The book ends on an ambiguous note. Dasani, Avianna, Chanel, and eventually Papa have re-entered the shelter system they were in at the beginning of the book. They are still subject to scrutiny from various organizations. The have hardly broken free from Agency Intervention and Surveillance. While Dasani hopes that Chanel can follow Joanie’s example and overcome her addictions, there is no guarantee she will.

Moreover, the family placed a lot of responsibility for the events that followed on Papa for running away, as if “his parents had never used drugs” (563). It’s unclear if he will be able to heal from the traumas he has experienced if he is still made to carry this guilt. Supreme and Chanel have split, and their trials have hit Supreme much harder than Chanel—Elliott describes him as “a ghost in reverse—physically here, but vacant inside” (588).

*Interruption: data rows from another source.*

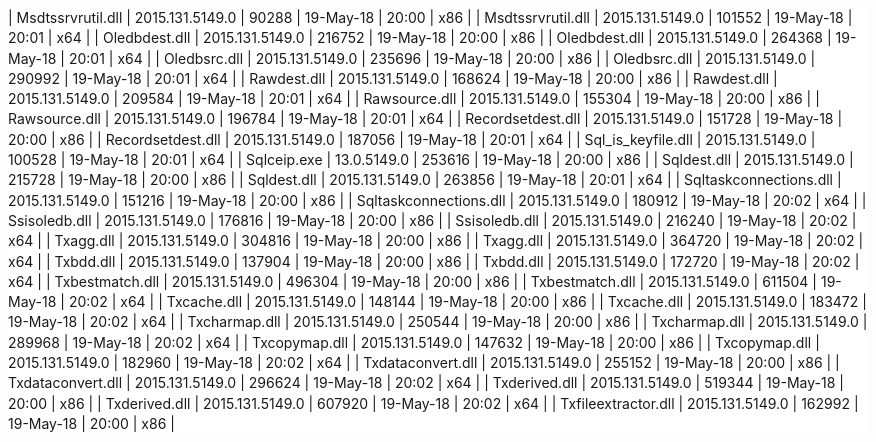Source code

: | Msdtssrvrutil.dll                                  | 2015.131.5149.0 | 90288     | 19-May-18 | 20:00 | x86      |
| Msdtssrvrutil.dll                                  | 2015.131.5149.0 | 101552    | 19-May-18 | 20:01 | x64      |
| Oledbdest.dll                                      | 2015.131.5149.0 | 216752    | 19-May-18 | 20:00 | x86      |
| Oledbdest.dll                                      | 2015.131.5149.0 | 264368    | 19-May-18 | 20:01 | x64      |
| Oledbsrc.dll                                       | 2015.131.5149.0 | 235696    | 19-May-18 | 20:00 | x86      |
| Oledbsrc.dll                                       | 2015.131.5149.0 | 290992    | 19-May-18 | 20:01 | x64      |
| Rawdest.dll                                        | 2015.131.5149.0 | 168624    | 19-May-18 | 20:00 | x86      |
| Rawdest.dll                                        | 2015.131.5149.0 | 209584    | 19-May-18 | 20:01 | x64      |
| Rawsource.dll                                      | 2015.131.5149.0 | 155304    | 19-May-18 | 20:00 | x86      |
| Rawsource.dll                                      | 2015.131.5149.0 | 196784    | 19-May-18 | 20:01 | x64      |
| Recordsetdest.dll                                  | 2015.131.5149.0 | 151728    | 19-May-18 | 20:00 | x86      |
| Recordsetdest.dll                                  | 2015.131.5149.0 | 187056    | 19-May-18 | 20:01 | x64      |
| Sql_is_keyfile.dll                                 | 2015.131.5149.0 | 100528    | 19-May-18 | 20:01 | x64      |
| Sqlceip.exe                                        | 13.0.5149.0     | 253616    | 19-May-18 | 20:00 | x86      |
| Sqldest.dll                                        | 2015.131.5149.0 | 215728    | 19-May-18 | 20:00 | x86      |
| Sqldest.dll                                        | 2015.131.5149.0 | 263856    | 19-May-18 | 20:01 | x64      |
| Sqltaskconnections.dll                             | 2015.131.5149.0 | 151216    | 19-May-18 | 20:00 | x86      |
| Sqltaskconnections.dll                             | 2015.131.5149.0 | 180912    | 19-May-18 | 20:02 | x64      |
| Ssisoledb.dll                                      | 2015.131.5149.0 | 176816    | 19-May-18 | 20:00 | x86      |
| Ssisoledb.dll                                      | 2015.131.5149.0 | 216240    | 19-May-18 | 20:02 | x64      |
| Txagg.dll                                          | 2015.131.5149.0 | 304816    | 19-May-18 | 20:00 | x86      |
| Txagg.dll                                          | 2015.131.5149.0 | 364720    | 19-May-18 | 20:02 | x64      |
| Txbdd.dll                                          | 2015.131.5149.0 | 137904    | 19-May-18 | 20:00 | x86      |
| Txbdd.dll                                          | 2015.131.5149.0 | 172720    | 19-May-18 | 20:02 | x64      |
| Txbestmatch.dll                                    | 2015.131.5149.0 | 496304    | 19-May-18 | 20:00 | x86      |
| Txbestmatch.dll                                    | 2015.131.5149.0 | 611504    | 19-May-18 | 20:02 | x64      |
| Txcache.dll                                        | 2015.131.5149.0 | 148144    | 19-May-18 | 20:00 | x86      |
| Txcache.dll                                        | 2015.131.5149.0 | 183472    | 19-May-18 | 20:02 | x64      |
| Txcharmap.dll                                      | 2015.131.5149.0 | 250544    | 19-May-18 | 20:00 | x86      |
| Txcharmap.dll                                      | 2015.131.5149.0 | 289968    | 19-May-18 | 20:02 | x64      |
| Txcopymap.dll                                      | 2015.131.5149.0 | 147632    | 19-May-18 | 20:00 | x86      |
| Txcopymap.dll                                      | 2015.131.5149.0 | 182960    | 19-May-18 | 20:02 | x64      |
| Txdataconvert.dll                                  | 2015.131.5149.0 | 255152    | 19-May-18 | 20:00 | x86      |
| Txdataconvert.dll                                  | 2015.131.5149.0 | 296624    | 19-May-18 | 20:02 | x64      |
| Txderived.dll                                      | 2015.131.5149.0 | 519344    | 19-May-18 | 20:00 | x86      |
| Txderived.dll                                      | 2015.131.5149.0 | 607920    | 19-May-18 | 20:02 | x64      |
| Txfileextractor.dll                                | 2015.131.5149.0 | 162992    | 19-May-18 | 20:00 | x86      |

Chanel acknowledges that it “is her boys […] who carry the deepest scars” (615). This is truest of Khaliq, who can be seen as a foil for Dasani. In the wake of the children’s separation from Supreme, Khaliq gradually became more violent. Now he is on trial for murder. His parents both believe that even if he is not guilty, he probably won’t be out of prison until he is in his fifties. The prison system can be seen as the ultimate manifestation of the oppressive state apparatus that governs every aspect of the family’s lives. Every time they have to turn to the state for help, that help comes with deeper and more disruptive forms of surveillance and control over their lives. Those disruptions hit Khaliq hardest of all, and his trajectory—from the Auburn Shelter where he lived with his family, to foster care, to prison—serves as a damning indictment of the failures of Agency Intervention and Surveillance.